ある土曜日早朝、山の祠の祭事があるからと、ナツを先頭にイッチの親戚の神主さんとチョット不気味な祠に向かった。鬱蒼と茂る高い木に囲まれてかなり暗い山奥、祠のあたりだけ差し込む光で明るい、いかにもご利益ありそうな、ありがたい祠に手を合わせ夏合宿の無事を祈って、祠周辺の大掃除をして、お供物を備え、また手を合わせた。神主さんに挨拶し、登って来る朝日にウキウキで、俺らの教室に帰った。昼食用のカレーの準備をしていると、いつの間にか前田ユカリが来て、隅っこに座っていた。俺達はいつも通り無視だ。やがてカレーが出来上がると「オオーいい匂いだ、飯に間に合ったぁ!」と担任でオカルト部顧問の先生が飛び込んで来て、皆で和気藹々とカレーランチにした。すると携帯をいじっていた前田さんが来て「あたしもカレーがいいんだけど」と言うのだ。先生が「あなたはドナタですか?」と聞いた。「カレー食べるって言ってるの、ドナタって意味分かんないんだけど」と言う前田さんに先生がキレた、そして教室に関係ない人は出て行ってください!と一喝した。すると彼女は「分けわかんないこと言ってると、駐在呼ぶよ!」と言って、携帯電話を開いた。先生が「勝手にしろ」と言って、俺たちと一緒にカレーの後片付けをしてくれた。筏で食器を洗っていたナツが「アレッ! 先生、岩魚がいっぱい寄って来た」と声をあげると、筏に飛び乗って、縁を覗きながら先生は「ナツ講師、今日は午後から魚釣り実習の許可頂けませんか?」とナツに聞いた。許可します!とナツが言うので、皆それぞれ、竹藪から竿を選び、白毛虫とか虫を選んで糸に括り付けた。先生の合図で、釣り大会開始!虫が苦手のイッチとジロウは淵の手前の岩場で、岩を退けて手掴みしてた。岩魚を捕まえて玉網(タモ)に入れたジロウが、急に苦しみ出した。イッチが、おい誰か吸入器取って!と大声を出して、俺はすっ飛んでカバンから吸入器を取り出し、タオルでグルグル巻きにされた二郎の口を開き、吸入器でシューとやった。すぐにジロウは落ち着いて「ごめん、俺ハシャギ過ぎた、ハー腹減った」と言うので、岩場に火を焚いて岩魚を塩焼きにした。魚を二匹も食べたジロウは、すっかり元気になって、ナツに小突かれていた。先生!食い過ぎ!と皆に笑われ先生は、もう三匹も食ってた。俺は五匹食ったけどね、

先生が「今日は、皆一緒に帰ろう、今、お家には電話入れるからな」と、気付けば前田女子は帰ってしまい、日はすっかり暮れかかり、暗くなって来ていた。

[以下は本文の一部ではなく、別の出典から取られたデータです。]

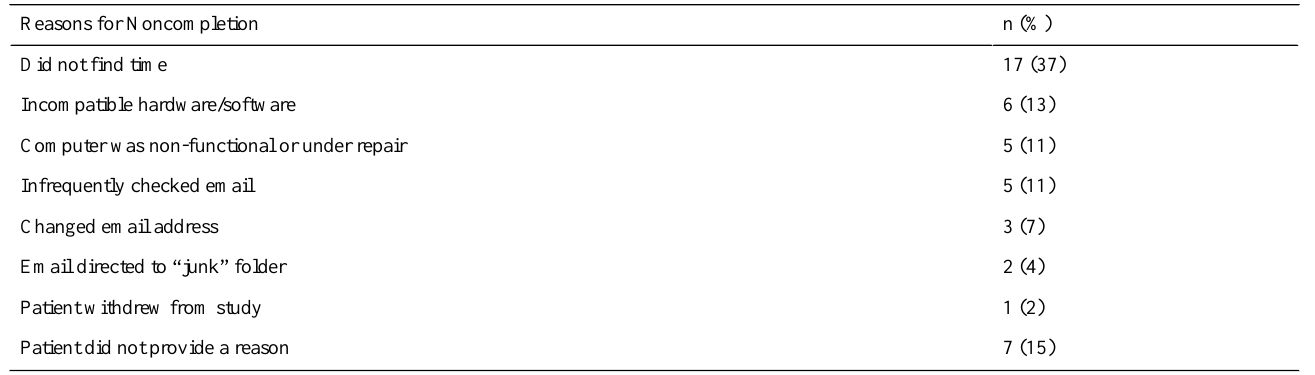
Table 5. Reasons for noncompletion of home HRQOL questionnaires over the Internet (n =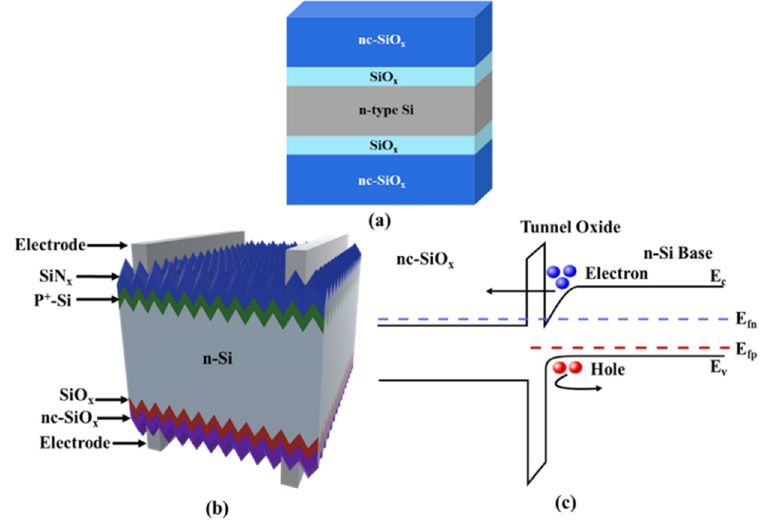
Figure 1. ( a ) Symmetric structure for measuring passivation characteristics, ( b ) graphical depiction of the TOPCon solar cell and ( c ) the schematic band diagram of the tunnel oxide passivating contact structure.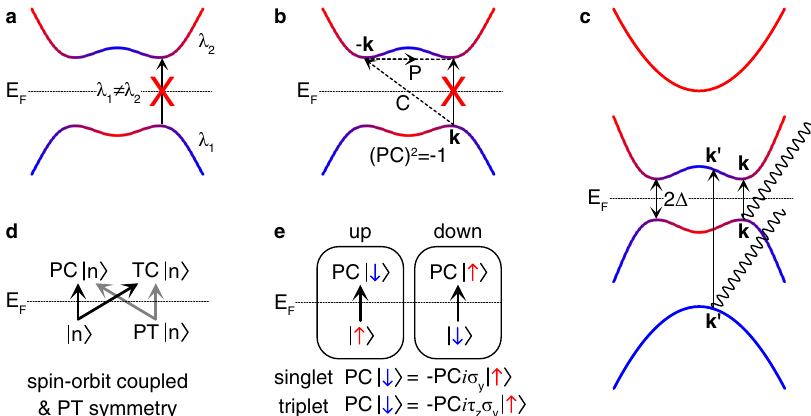
Fig. 2 Selection rules in clean superconductors. a Selection rule by unitary symmetry. λ 1,2 are eigenvalues of a k -local unitary symmetry operator. No optical excitation occurs between two states with different eigenvalues. b Selection rule by C symmetry. The case with C ¼ PC is shown. No optical transition occurs between PC-related states when (PC) 2 = − 1. c Optical excitation channels in C -symmetric superconductors in the clean limit. At low photon energies comparable to the superconducting gap 2 Δ , the relevant excitations are spectrum-inversion-symmetric (SIS) ones, i.e., from energy − E to E . For nondegenerate bands, they are transitions between C -related pairs. d , e Optical excitations in spin-degenerate systems with and without spin – orbit coupling, respectively. (here, the order of d and e has been changed in order to match the label in the fi gure.) In d , T ¼ PT symmetry with (PT) 2 = − 1 imposes Kramers degeneracy. As a state n j i can be excited to one of two SIS states, PC n j i and PT ð PC n j iÞ ¼ TC n j i , the excitation from n j i is possible even when one transition channel, from n j i to PC n j i , is blocked by (PC) 2 = − 1. The same applies to the excitation from PT n j i . In e , the boxes labeled up and down indicate the spin up and down eigenspace ( s z = ℏ /2 and − ℏ /2, respectively). Since C reverses the spin (the anti-particle of a spin-up electron carries the down spin) while P does not change the spin, PC reverses the spin. Its combination with the spin rotation around the y axis, which is i σ y for spin-singlet pairing, acts within a s z sector. For spin-triplet pairing, the spin rotation around the y- axis acts on the particle and hole sector with an opposite sign due to the spin carried by the Cooper pair, so the additional τ z is introduced (see section 3 in the “ Methods ” ). Optical excitations are forbidden when C de fi ned within a spin sector, which is − i PC σ y for singlet pairing ( − i PC τ z σ y for triplet pairing), satis fi es C 2 ¼ (cid:2) 1. E F is the Fermi level in all fi gures.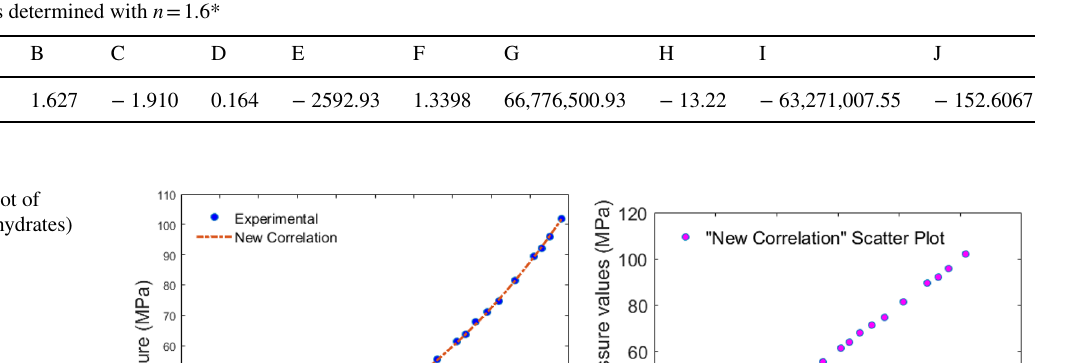
Temp (K) Experimental value Present (Sum et al. 1997)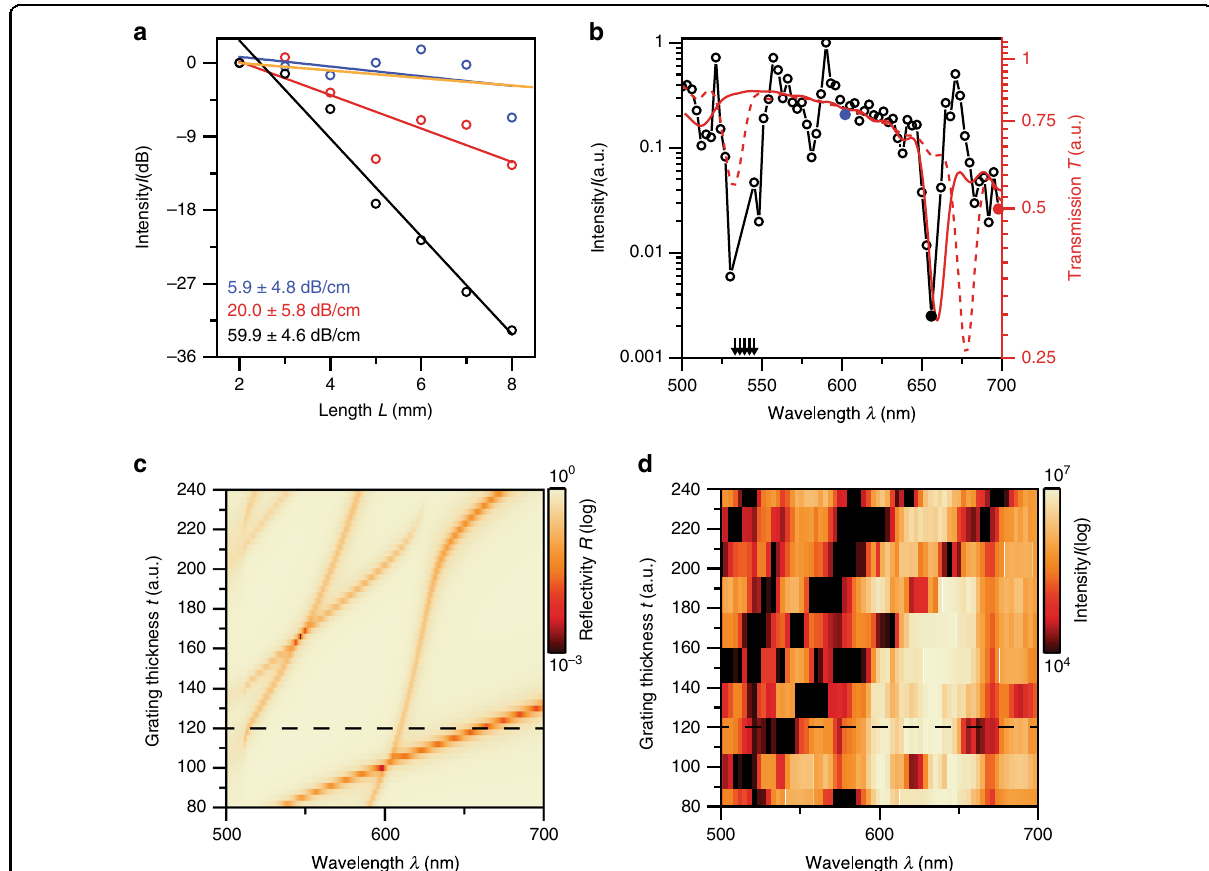
Fig. 4 Propagation loss and transmission spectrum. a Transmitted intensity as a function of waveguide length for different wavelengths, which are indicated in ( b ) by dots of the respective colour. Coloured circles are data points (each from a different waveguide device with the indicated length and t = 120 nm) measured for E z light polarization. Solid lines indicate linear fi ts to obtain the waveguide propagation loss. 3D FDTD simulations with excitation centred at approximately λ = 602 nm are shown as the orange line (see also Supplementary Fig. 5c). b Transmission spectrum through a 7-mm-long waveguide device with the experimental data shown as circles. Red dashed and solid lines are the 3D FDTD simulated spectra where gaps between HCG elements are fi lled with either air ( n air = 1) or SiON ( n SiON = 1.7), respectively. Coloured solid points show the wavelengths of the correspondingly coloured data in ( a ). Arrows indicate data points outside the displayed range. c Calculated re fl ectivity spectra of a single HCG obtained from RCWA for a θ = 85° incidence angle where the grating thickness t is varied. To achieve better agreement with the experiment, the full complex refractive index dispersion of Si is included, and the fi ll factor η = 65% and SiON refractive index n SiON = 1.9 are slightly altered within the fabrication uncertainty boundaries. d Measured transmission spectra of 7-mm-long HCG waveguides with t = 80 – 240 nm (10 different geometries). Dashed black lines in ( c , d ) indicate the waveguide geometry from which the experimental data in ( a , b ) are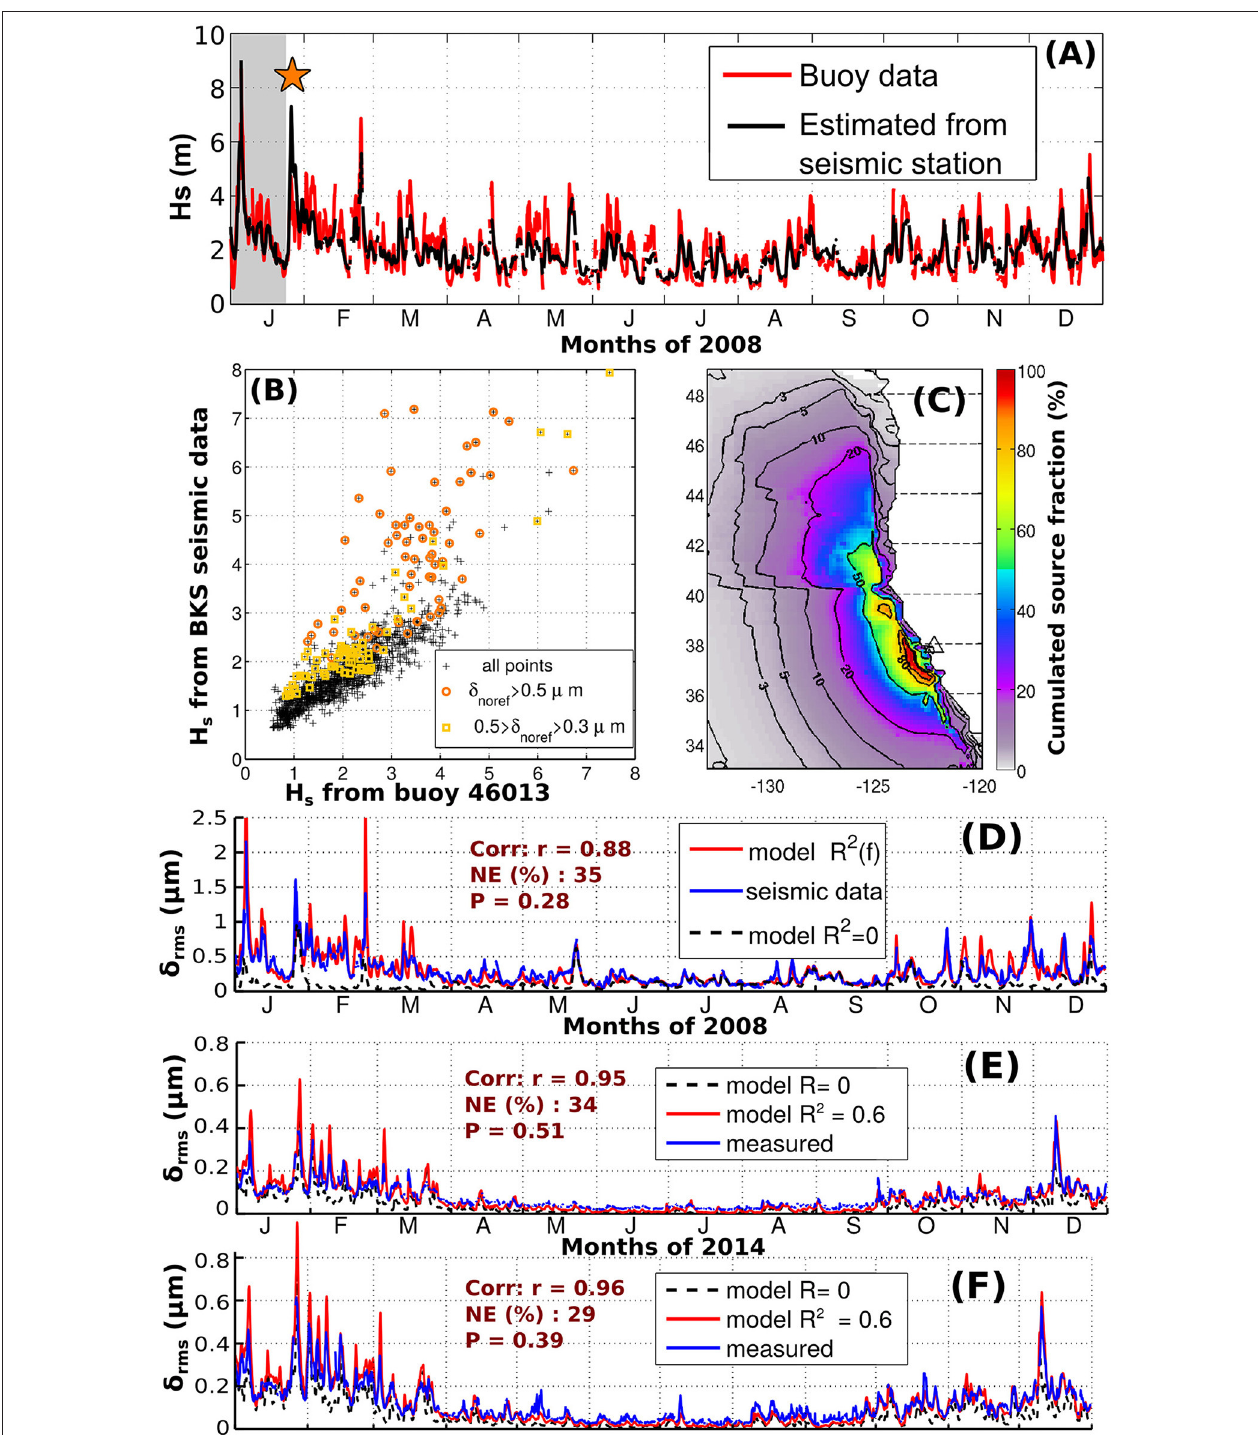
FIGURE 11 | (A) Measured wave heights at buoy 46013 and estimates from the BKS seismic station. The star marks a particular event on January 26 with microseisms generated by oposing wave trains from two distinct storms. (B) Correlation between measured and estimated wave heights, highlighting the outliers unrelated to coastal reflections (C) Average spatial distribution of microseism sources recorded at the BKS seismic station (triangle). (D–F) : modeled and measured microseism amplitude at stations BKS, station 4 of the Grafenberg array (Germany), and Uccle (Belgium). Model results are shown with or without coastal reflection to give a sense of the uncertainty of the simulation and of the importance of the wave energy reflection coefficient, which is set here at 6, 12, and 24% for continents and large islands, islands smaller than 50 km, and icebergs, respectively.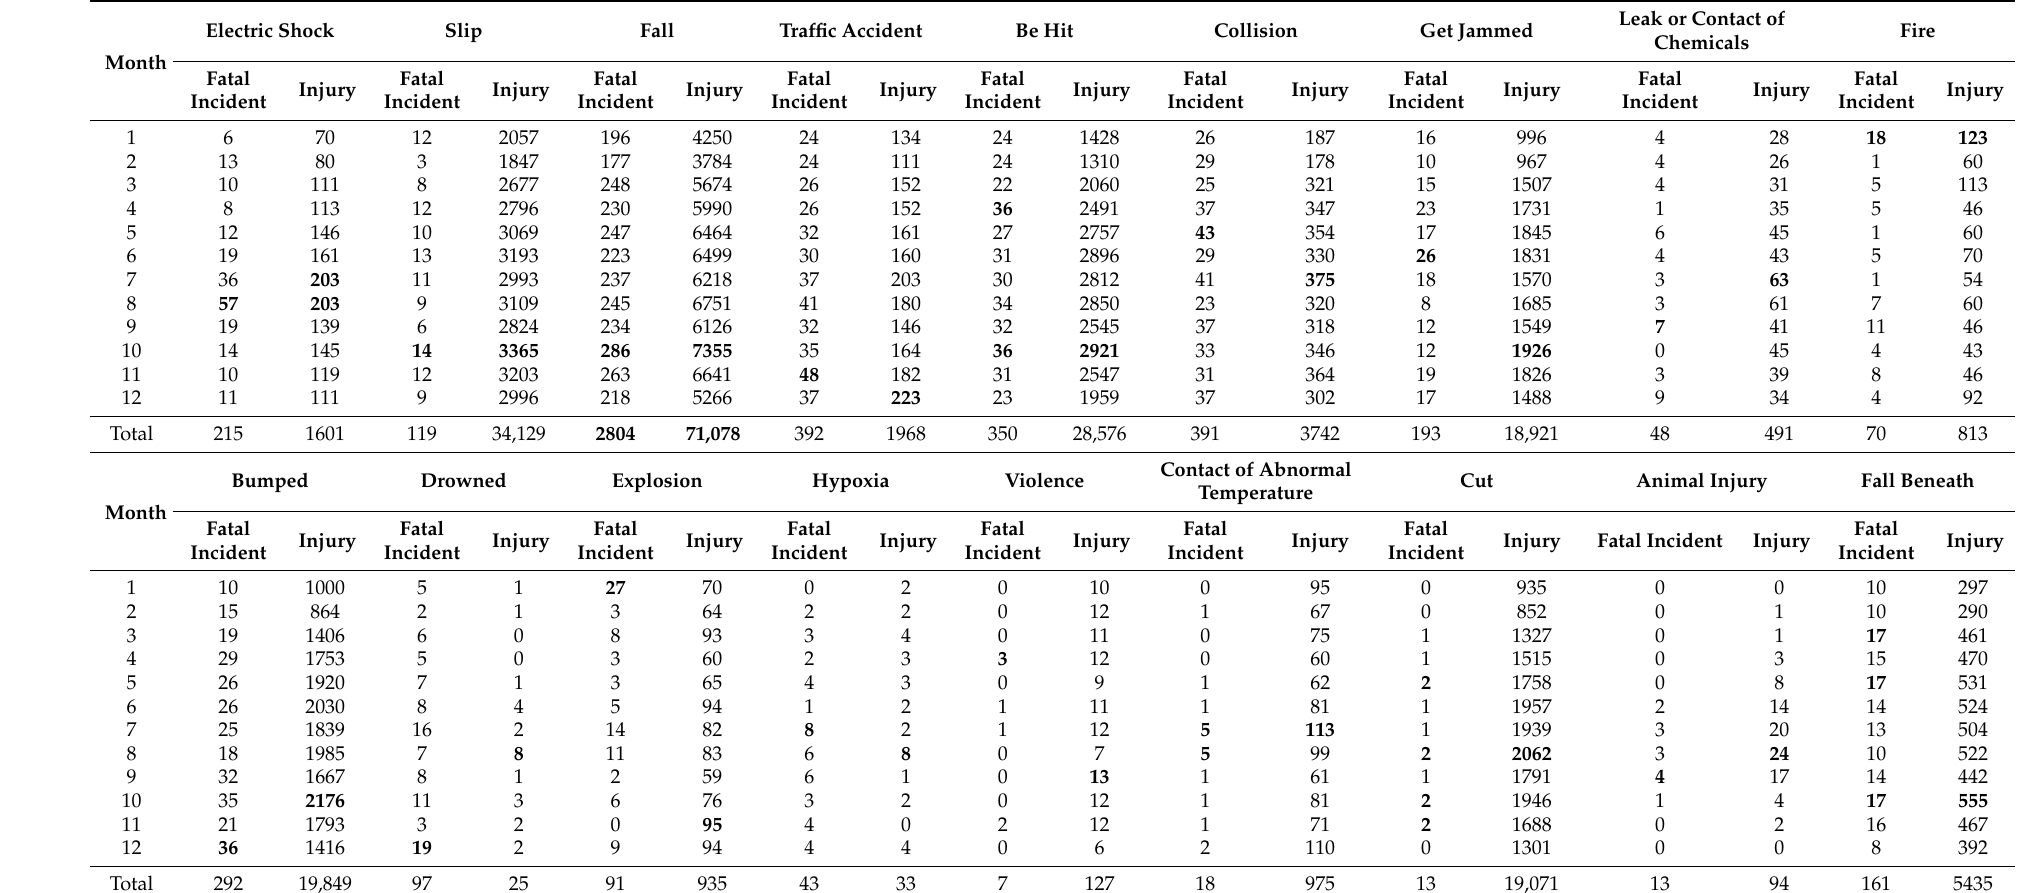
Table 5. Monthly analysis of injury and fatal accidents by accident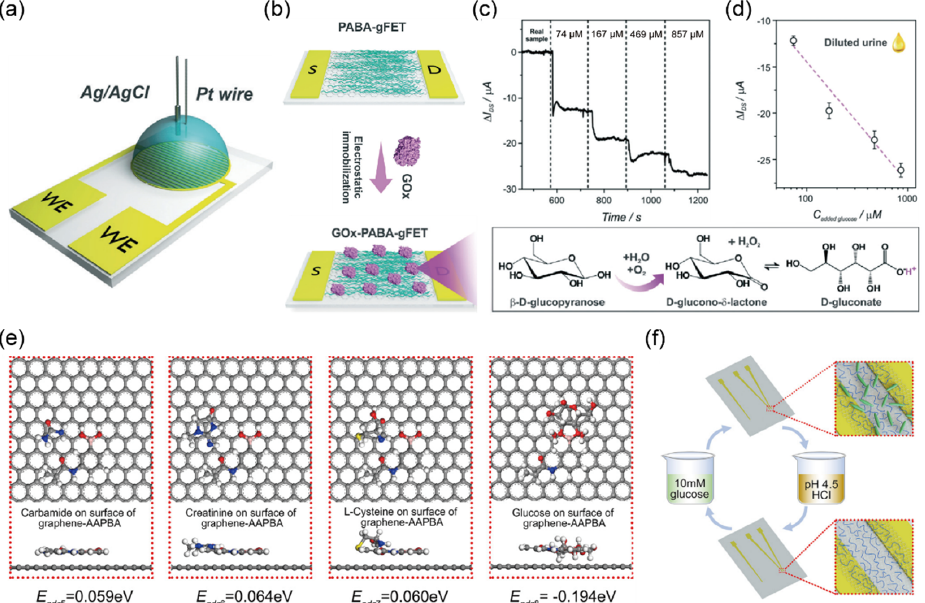
Figure 2. Selective detection of glucose in biological samples using GFET biosensor ( a ) Illustration of the experimental setup to perform poly(3 ‐ amino ‐ benzylamine ‐ co ‐ aniline) (PABA) electropoly ‐ merization on the graphene field ‐ effect transistor (GFET). Source and drain electrodes are used as working electrodes of a three ‐ electrode cell. The platinum wire and Ag/AgCl are used as counter and reference electrodes, respectively. ( b ) Overview of glucose oxidase (GOx) immobilization in PABA ‐ GFETs and the glucose oxidation reaction. ( c ) Real ‐ time electrical current measurement of the sensor after injection of spiked urine samples (V G = − 0.2 V, V DS = 0.1 V) and ( d ) curve fitting using the linear response of sensitivity of –13 ± 2 µA per decade of glucose concentration (R 2 = 0.9462, n = 2) (reprinted with permission from [30]; copyright 2021 RSC). ( e ) The binding energy of 3 ‐ acrylami ‐ dophenylboronic acid (AAPBA) ‐ functionalized graphene with carbamide, creatinine, l ‐ cysteine, and glucose, respectively. The negative binding energy (–0.194 eV) indicates strong chemical ad ‐ sorption toward glucose. ( f ) Schematic illustration of the recycling detection of the polymer func ‐ tionalized GFET with a simple solution process. The covalent bond between glucose and the poly ‐ mer can be broken under an acid environment. (Reprinted with permission from Ref. [31]; copyright 2022 Elsevier.)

先生が「大輔のお父さんが軽トラで来てくれるそうだから、急いで片付けー!」と言うので片付けていると、爆音と共に3台のバイクがやって来た。例の道場にいた3人の大学生だ。先頭のバイクの後ろに前田ユカリが引っ付いている。先生がバイクの前に仁王立ちし、その後ろに先生より頭ひとつでかい俺、俺の横にリョウの持って来た将棋台を翳しブン投げる気満々のナツ、俺達とバイク組が睨み合う後ろから、親父の軽トラが来て、窓から首を出した俺の親父は「ドケ!退かないと、乗り揚げっゾ!」と怒鳴りあげた。驚いたバイク組は、バイクを降り、ゾロゾロとバイクを押して軽トラの横をすり抜けると、轟音と共に山を降りて行った。あの時、振り向くとジロウが吸入器をピストルみたいに構えていたのにはチョット笑った。親父の軽トラ助手席にナツ、荷台に先生と俺達が、西瓜(スイカ)や真桑瓜(マクワウリ)の間に座り、送ってもらった。

午前10時に母の声で飛び起きた。ヤバイ! リーダーの絶対命令/毎朝8時集合を破ってしまった! 握り飯を頬張り家を出たのは11時少し前だった。

淵の手前から揉めている大声が聞こえて、自転車を放り投げて駆けつけると、バイクが見えた デカイ奴がナツの左腕を掴み上げていた。そいつに体当たりをしてナツとそいつの間に立った。ヒョロイ奴がまあまあ見たいに寄って来たのでぶん殴ったら、大きい奴に吹っ飛ばされた。口の中を切ったらしく血の味がしたが、吹っ飛ばした奴に組み付いた。ナツが「ダイ逃げな!そいつ黒帯よ!」と叫んだが、すでに組強いて何発も殴りそいつは血を吐いていた「なあにが柔道じゃ!農家舐めんな!」と言いながらさらに腕を取って乗っかった 俺は画体が良いんだデブとも言う。すごく動けるデブだ。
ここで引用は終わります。